5) Maybe in an absolute vacuum, where no other forces such as gravity* nor other particles/interactions whatsoevr, two measurements could be obtained in exactly the same conditions seeing that changes would be amplified in time even under the “exact” same conditions.
6) Thus, for me free will is difficult to understand, as being a brain scientist, the act of deciding when to make a measurement (neuronal connections and activity) or let the interacting electrons in a piece of CPU generate a “random” number assigned to a timepoint, or anything else, is deterministic. E.g., Laplace and we are just missing information about the “real” state of the Universe.
7) At the same time, it would make sense to me that at a quantum level there is enough oscillation of probability even when particles are close that the future would be somewhat undetermined, within the degrees of freedom these particles are able to interact and the positions they occupy.
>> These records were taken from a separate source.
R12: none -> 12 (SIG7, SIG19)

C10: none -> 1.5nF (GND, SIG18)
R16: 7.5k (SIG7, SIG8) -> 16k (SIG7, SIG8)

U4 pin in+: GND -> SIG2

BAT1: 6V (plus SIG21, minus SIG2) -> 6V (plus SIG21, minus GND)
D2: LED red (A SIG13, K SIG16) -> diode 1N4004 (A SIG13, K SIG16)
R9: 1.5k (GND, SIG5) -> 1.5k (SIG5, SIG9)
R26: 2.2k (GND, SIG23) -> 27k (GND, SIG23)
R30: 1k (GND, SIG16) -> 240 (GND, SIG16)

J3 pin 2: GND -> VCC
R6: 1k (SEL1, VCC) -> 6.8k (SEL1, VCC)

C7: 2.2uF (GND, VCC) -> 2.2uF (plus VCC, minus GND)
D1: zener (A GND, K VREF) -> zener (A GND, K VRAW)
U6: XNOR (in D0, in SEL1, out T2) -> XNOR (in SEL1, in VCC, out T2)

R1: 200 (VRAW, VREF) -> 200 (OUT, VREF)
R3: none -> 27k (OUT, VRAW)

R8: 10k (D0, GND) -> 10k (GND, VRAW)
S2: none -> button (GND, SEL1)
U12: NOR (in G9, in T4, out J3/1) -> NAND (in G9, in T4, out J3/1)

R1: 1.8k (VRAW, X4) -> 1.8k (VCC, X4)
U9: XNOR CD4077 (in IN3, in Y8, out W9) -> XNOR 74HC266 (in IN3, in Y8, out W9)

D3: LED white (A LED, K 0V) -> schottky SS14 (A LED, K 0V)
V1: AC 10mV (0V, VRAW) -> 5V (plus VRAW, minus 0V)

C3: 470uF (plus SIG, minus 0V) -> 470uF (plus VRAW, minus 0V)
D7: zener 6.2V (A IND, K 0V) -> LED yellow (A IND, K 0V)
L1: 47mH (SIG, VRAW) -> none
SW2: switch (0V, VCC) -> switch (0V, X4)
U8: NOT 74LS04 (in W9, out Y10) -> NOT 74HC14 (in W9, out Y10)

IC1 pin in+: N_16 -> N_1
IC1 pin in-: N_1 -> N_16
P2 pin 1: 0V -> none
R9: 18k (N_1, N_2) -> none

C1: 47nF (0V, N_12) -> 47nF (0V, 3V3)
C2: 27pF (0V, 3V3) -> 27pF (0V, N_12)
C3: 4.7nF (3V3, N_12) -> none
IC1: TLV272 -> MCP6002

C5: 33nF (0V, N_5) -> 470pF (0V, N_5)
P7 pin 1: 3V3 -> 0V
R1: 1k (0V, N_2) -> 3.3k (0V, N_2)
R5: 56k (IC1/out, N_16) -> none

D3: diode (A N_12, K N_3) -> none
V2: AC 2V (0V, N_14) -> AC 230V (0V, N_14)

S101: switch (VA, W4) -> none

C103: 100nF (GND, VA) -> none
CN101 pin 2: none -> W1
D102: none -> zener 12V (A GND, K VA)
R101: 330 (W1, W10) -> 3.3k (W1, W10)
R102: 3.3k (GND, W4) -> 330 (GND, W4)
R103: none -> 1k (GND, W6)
Is there any experimental evidence to support one or the other, or both? From my reading I do not think the experimental evidence could “rule out” that any measurement is predetermined by the mere fact that it can only happen once, and that if the time of measurement is dependent on pre-existing conditions, it is an untestable hypothesis.
It is possible we don’t have the answer yet, and in that case, I am perfectly happy to hear “we don’t have the answer yet”. In the end the concepts of quantum mechanics can be used to propel new technology, and we as humans live as if there is in fact free will, so it does not really matter. But its “matters” by the curiosity of human beings, we would love to know hehe as seen by the conversations in this thread.
Thank you very much.
Tom.
1-2) There’s no wavefunction collapse. This is one of the few things almost everybody in the foundations community agrees with (for different reasons). Two particles interacting does not qualify as a measurement. For a measurement to happen you need a particle to interact with a big, complex quantum system that amplifies some quantum properties that you are interested in (such as the position of a photon) into macroscopically distinigushable quantum states that are stable under decoherence.
3) Time definitely exists as such, both in general relativity and quantum field theory. What does not exist as such as the *direction* of time, that is given by the direction of increasing entropy. Chaos does not exist in reality. It’s a feature of classical theories that we know are wrong. In quantum mechanics there is no chaos.
4) Since the advent of quantum mechanics people have been trying to replace it with a deterministic theory. It turns out, it’s not easy. Merely postulating that it must be so is not helpful.
7) The idea has indeed always been to say the randomness is because of imperfectly known initial conditions. The problem is, we can quantify the randomness that should come from the variation of the initial conditions we know, and it turns out, the randomness of the measurement result does not come from there. The sequential Stern-Gerlach experiment is a great illustration. Furthermore, we can show that particles that are supposedly identical according to our theory are indeed identical. The Hong-Ou-Mandel experiment is the most dramatic illustration. The possibility remains that some ghostly property that works in a completely different way is responsible for the randomness. It is mathematically possible to conjure up such a thing, Bohmian mechanics does it. However, the theory is physically unsatisfactory, and forbids us from ever knowning what this ghostly property is.